## Task prompt
The records are to be reproduced verbatim.

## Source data

[Start of section]

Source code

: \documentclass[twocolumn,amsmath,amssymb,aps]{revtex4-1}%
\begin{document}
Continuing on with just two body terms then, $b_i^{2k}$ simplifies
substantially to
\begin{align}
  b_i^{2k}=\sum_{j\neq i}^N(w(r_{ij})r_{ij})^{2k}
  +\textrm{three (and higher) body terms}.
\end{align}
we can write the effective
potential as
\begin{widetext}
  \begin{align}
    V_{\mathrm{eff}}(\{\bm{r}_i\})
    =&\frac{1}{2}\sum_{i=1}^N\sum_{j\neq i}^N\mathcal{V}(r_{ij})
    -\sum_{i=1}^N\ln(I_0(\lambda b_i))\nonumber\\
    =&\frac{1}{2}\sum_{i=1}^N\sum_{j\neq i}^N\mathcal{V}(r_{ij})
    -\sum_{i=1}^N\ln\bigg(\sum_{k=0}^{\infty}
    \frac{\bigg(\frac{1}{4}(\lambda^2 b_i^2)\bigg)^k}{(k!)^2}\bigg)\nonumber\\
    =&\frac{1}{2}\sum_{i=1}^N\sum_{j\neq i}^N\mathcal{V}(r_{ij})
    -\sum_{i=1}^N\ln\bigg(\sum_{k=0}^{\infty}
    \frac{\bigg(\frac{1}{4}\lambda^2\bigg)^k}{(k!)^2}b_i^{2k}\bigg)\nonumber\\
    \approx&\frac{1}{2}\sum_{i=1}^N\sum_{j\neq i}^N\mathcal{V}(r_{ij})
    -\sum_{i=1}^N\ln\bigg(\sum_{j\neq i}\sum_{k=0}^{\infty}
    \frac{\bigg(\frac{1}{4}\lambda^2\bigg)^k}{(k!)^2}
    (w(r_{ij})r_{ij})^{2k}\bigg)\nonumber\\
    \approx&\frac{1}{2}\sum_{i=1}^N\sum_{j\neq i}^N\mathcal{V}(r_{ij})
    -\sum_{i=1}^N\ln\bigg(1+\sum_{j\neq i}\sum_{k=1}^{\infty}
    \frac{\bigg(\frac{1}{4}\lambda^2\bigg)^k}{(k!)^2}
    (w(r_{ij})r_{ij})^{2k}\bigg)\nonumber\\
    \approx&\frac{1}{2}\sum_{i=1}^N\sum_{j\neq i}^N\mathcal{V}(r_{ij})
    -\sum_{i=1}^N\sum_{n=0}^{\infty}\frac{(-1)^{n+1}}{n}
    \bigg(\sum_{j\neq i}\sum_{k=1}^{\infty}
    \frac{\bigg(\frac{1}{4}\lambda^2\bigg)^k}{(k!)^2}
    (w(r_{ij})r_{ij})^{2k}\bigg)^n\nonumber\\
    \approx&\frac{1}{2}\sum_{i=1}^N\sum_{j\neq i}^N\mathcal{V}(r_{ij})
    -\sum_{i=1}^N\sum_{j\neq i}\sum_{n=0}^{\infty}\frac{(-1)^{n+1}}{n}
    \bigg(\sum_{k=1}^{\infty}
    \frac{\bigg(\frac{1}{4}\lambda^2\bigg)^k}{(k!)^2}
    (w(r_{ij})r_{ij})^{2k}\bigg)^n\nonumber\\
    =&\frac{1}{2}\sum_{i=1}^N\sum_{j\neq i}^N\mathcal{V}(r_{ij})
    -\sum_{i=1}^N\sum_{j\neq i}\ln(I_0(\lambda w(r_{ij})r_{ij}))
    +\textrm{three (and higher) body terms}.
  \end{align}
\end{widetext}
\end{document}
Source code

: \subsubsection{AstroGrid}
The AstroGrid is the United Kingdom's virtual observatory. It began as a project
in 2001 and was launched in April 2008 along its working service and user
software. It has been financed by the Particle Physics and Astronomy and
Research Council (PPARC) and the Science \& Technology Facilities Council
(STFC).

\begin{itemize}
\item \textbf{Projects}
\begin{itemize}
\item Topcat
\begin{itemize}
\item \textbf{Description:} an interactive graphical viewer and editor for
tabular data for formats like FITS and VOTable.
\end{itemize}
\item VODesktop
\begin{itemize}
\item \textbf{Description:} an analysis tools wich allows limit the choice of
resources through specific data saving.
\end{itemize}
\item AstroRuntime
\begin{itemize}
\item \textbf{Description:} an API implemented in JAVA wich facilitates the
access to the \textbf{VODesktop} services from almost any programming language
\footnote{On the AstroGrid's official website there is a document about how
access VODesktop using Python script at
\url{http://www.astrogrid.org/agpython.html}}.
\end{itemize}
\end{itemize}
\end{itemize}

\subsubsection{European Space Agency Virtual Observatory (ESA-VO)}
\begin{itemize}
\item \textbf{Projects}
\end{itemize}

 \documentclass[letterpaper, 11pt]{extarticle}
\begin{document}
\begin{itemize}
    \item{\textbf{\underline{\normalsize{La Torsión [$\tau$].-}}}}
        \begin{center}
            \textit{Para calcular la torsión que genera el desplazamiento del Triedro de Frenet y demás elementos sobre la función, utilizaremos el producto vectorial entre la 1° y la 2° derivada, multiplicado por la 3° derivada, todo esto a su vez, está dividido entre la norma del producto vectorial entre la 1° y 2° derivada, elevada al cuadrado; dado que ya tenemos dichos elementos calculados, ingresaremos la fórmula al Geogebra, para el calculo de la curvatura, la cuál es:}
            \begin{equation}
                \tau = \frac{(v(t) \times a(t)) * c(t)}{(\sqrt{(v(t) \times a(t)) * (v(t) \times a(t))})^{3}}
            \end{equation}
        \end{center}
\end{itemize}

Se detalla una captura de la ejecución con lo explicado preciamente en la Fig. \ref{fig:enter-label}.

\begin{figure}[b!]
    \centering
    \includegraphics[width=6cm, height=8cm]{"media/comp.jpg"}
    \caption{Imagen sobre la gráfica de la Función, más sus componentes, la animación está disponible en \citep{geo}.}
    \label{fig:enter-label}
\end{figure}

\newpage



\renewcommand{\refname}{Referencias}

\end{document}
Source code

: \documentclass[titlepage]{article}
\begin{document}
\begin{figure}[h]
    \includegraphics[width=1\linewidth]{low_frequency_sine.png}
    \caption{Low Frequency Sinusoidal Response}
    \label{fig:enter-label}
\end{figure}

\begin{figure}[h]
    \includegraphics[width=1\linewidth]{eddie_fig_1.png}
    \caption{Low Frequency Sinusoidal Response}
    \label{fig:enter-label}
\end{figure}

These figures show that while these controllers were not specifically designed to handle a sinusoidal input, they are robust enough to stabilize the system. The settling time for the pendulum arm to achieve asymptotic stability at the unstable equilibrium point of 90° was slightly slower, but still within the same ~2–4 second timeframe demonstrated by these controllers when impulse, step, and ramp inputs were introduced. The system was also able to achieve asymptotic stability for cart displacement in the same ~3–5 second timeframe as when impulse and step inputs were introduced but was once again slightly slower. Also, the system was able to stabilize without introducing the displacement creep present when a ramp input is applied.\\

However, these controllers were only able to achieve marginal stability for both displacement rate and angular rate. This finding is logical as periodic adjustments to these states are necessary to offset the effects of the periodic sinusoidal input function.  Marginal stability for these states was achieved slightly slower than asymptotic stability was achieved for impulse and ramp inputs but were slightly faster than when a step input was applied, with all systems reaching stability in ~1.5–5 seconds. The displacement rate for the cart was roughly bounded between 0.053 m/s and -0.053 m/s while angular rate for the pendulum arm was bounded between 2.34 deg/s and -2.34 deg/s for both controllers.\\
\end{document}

[End of section]

## Written response
Source code

: \documentclass[twocolumn,amsmath,amssymb,aps]{revtex4-1}%
\begin{document}
Continuing on with just two body terms then, $b_i^{2k}$ simplifies
substantially to
\begin{align}
  b_i^{2k}=\sum_{j\neq i}^N(w(r_{ij})r_{ij})^{2k}
  +\textrm{three (and higher) body terms}.
\end{align}
we can write the effective
potential as
\begin{widetext}
  \begin{align}
    V_{\mathrm{eff}}(\{\bm{r}_i\})
    =&\frac{1}{2}\sum_{i=1}^N\sum_{j\neq i}^N\mathcal{V}(r_{ij})
    -\sum_{i=1}^N\ln(I_0(\lambda b_i))\nonumber\\
    =&\frac{1}{2}\sum_{i=1}^N\sum_{j\neq i}^N\mathcal{V}(r_{ij})
    -\sum_{i=1}^N\ln\bigg(\sum_{k=0}^{\infty}
    \frac{\bigg(\frac{1}{4}(\lambda^2 b_i^2)\bigg)^k}{(k!)^2}\bigg)\nonumber\\
    =&\frac{1}{2}\sum_{i=1}^N\sum_{j\neq i}^N\mathcal{V}(r_{ij})
    -\sum_{i=1}^N\ln\bigg(\sum_{k=0}^{\infty}
    \frac{\bigg(\frac{1}{4}\lambda^2\bigg)^k}{(k!)^2}b_i^{2k}\bigg)\nonumber\\
    \approx&\frac{1}{2}\sum_{i=1}^N\sum_{j\neq i}^N\mathcal{V}(r_{ij})
    -\sum_{i=1}^N\ln\bigg(\sum_{j\neq i}\sum_{k=0}^{\infty}
    \frac{\bigg(\frac{1}{4}\lambda^2\bigg)^k}{(k!)^2}
    (w(r_{ij})r_{ij})^{2k}\bigg)\nonumber\\
    \approx&\frac{1}{2}\sum_{i=1}^N\sum_{j\neq i}^N\mathcal{V}(r_{ij})
    -\sum_{i=1}^N\ln\bigg(1+\sum_{j\neq i}\sum_{k=1}^{\infty}
    \frac{\bigg(\frac{1}{4}\lambda^2\bigg)^k}{(k!)^2}
    (w(r_{ij})r_{ij})^{2k}\bigg)\nonumber\\
    \approx&\frac{1}{2}\sum_{i=1}^N\sum_{j\neq i}^N\mathcal{V}(r_{ij})
    -\sum_{i=1}^N\sum_{n=0}^{\infty}\frac{(-1)^{n+1}}{n}
    \bigg(\sum_{j\neq i}\sum_{k=1}^{\infty}
    \frac{\bigg(\frac{1}{4}\lambda^2\bigg)^k}{(k!)^2}
    (w(r_{ij})r_{ij})^{2k}\bigg)^n\nonumber\\
    \approx&\frac{1}{2}\sum_{i=1}^N\sum_{j\neq i}^N\mathcal{V}(r_{ij})
    -\sum_{i=1}^N\sum_{j\neq i}\sum_{n=0}^{\infty}\frac{(-1)^{n+1}}{n}
    \bigg(\sum_{k=1}^{\infty}
    \frac{\bigg(\frac{1}{4}\lambda^2\bigg)^k}{(k!)^2}
    (w(r_{ij})r_{ij})^{2k}\bigg)^n\nonumber\\
    =&\frac{1}{2}\sum_{i=1}^N\sum_{j\neq i}^N\mathcal{V}(r_{ij})
    -\sum_{i=1}^N\sum_{j\neq i}\ln(I_0(\lambda w(r_{ij})r_{ij}))
    +\textrm{three (and higher) body terms}.
  \end{align}
\end{widetext}
\end{document}
Source code

: \subsubsection{AstroGrid}
The AstroGrid is the United Kingdom's virtual observatory. It began as a project
in 2001 and was launched in April 2008 along its working service and user
software. It has been financed by the Particle Physics and Astronomy and
Research Council (PPARC) and the Science \& Technology Facilities Council
(STFC).

\begin{itemize}
\item \textbf{Projects}
\begin{itemize}
\item Topcat
\begin{itemize}
\item \textbf{Description:} an interactive graphical viewer and editor for
tabular data for formats like FITS and VOTable.
\end{itemize}
\item VODesktop
\begin{itemize}
\item \textbf{Description:} an analysis tools wich allows limit the choice of
resources through specific data saving.
\end{itemize}
\item AstroRuntime
\begin{itemize}
\item \textbf{Description:} an API implemented in JAVA wich facilitates the
access to the \textbf{VODesktop} services from almost any programming language
\footnote{On the AstroGrid's official website there is a document about how
access VODesktop using Python script at
\url{http://www.astrogrid.org/agpython.html}}.
\end{itemize}
\end{itemize}
\end{itemize}

\subsubsection{European Space Agency Virtual Observatory (ESA-VO)}
\begin{itemize}
\item \textbf{Projects}
\end{itemize}

 \documentclass[letterpaper, 11pt]{extarticle}
\begin{document}
\begin{itemize}
    \item{\textbf{\underline{\normalsize{La Torsión [$\tau$].-}}}}
        \begin{center}
            \textit{Para calcular la torsión que genera el desplazamiento del Triedro de Frenet y demás elementos sobre la función, utilizaremos el producto vectorial entre la 1° y la 2° derivada, multiplicado por la 3° derivada, todo esto a su vez, está dividido entre la norma del producto vectorial entre la 1° y 2° derivada, elevada al cuadrado; dado que ya tenemos dichos elementos calculados, ingresaremos la fórmula al Geogebra, para el calculo de la curvatura, la cuál es:}
            \begin{equation}
                \tau = \frac{(v(t) \times a(t)) * c(t)}{(\sqrt{(v(t) \times a(t)) * (v(t) \times a(t))})^{3}}
            \end{equation}
        \end{center}
\end{itemize}

Se detalla una captura de la ejecución con lo explicado preciamente en la Fig. \ref{fig:enter-label}.

\begin{figure}[b!]
    \centering
    \includegraphics[width=6cm, height=8cm]{"media/comp.jpg"}
    \caption{Imagen sobre la gráfica de la Función, más sus componentes, la animación está disponible en \citep{geo}.}
    \label{fig:enter-label}
\end{figure}

\newpage



\renewcommand{\refname}{Referencias}

\end{document}
Source code

: \documentclass[titlepage]{article}
\begin{document}
\begin{figure}[h]
    \includegraphics[width=1\linewidth]{low_frequency_sine.png}
    \caption{Low Frequency Sinusoidal Response}
    \label{fig:enter-label}
\end{figure}

\begin{figure}[h]
    \includegraphics[width=1\linewidth]{eddie_fig_1.png}
    \caption{Low Frequency Sinusoidal Response}
    \label{fig:enter-label}
\end{figure}

These figures show that while these controllers were not specifically designed to handle a sinusoidal input, they are robust enough to stabilize the system. The settling time for the pendulum arm to achieve asymptotic stability at the unstable equilibrium point of 90° was slightly slower, but still within the same ~2–4 second timeframe demonstrated by these controllers when impulse, step, and ramp inputs were introduced. The system was also able to achieve asymptotic stability for cart displacement in the same ~3–5 second timeframe as when impulse and step inputs were introduced but was once again slightly slower. Also, the system was able to stabilize without introducing the displacement creep present when a ramp input is applied.\\

However, these controllers were only able to achieve marginal stability for both displacement rate and angular rate. This finding is logical as periodic adjustments to these states are necessary to offset the effects of the periodic sinusoidal input function.  Marginal stability for these states was achieved slightly slower than asymptotic stability was achieved for impulse and ramp inputs but were slightly faster than when a step input was applied, with all systems reaching stability in ~1.5–5 seconds. The displacement rate for the cart was roughly bounded between 0.053 m/s and -0.053 m/s while angular rate for the pendulum arm was bounded between 2.34 deg/s and -2.34 deg/s for both controllers.\\
\end{document}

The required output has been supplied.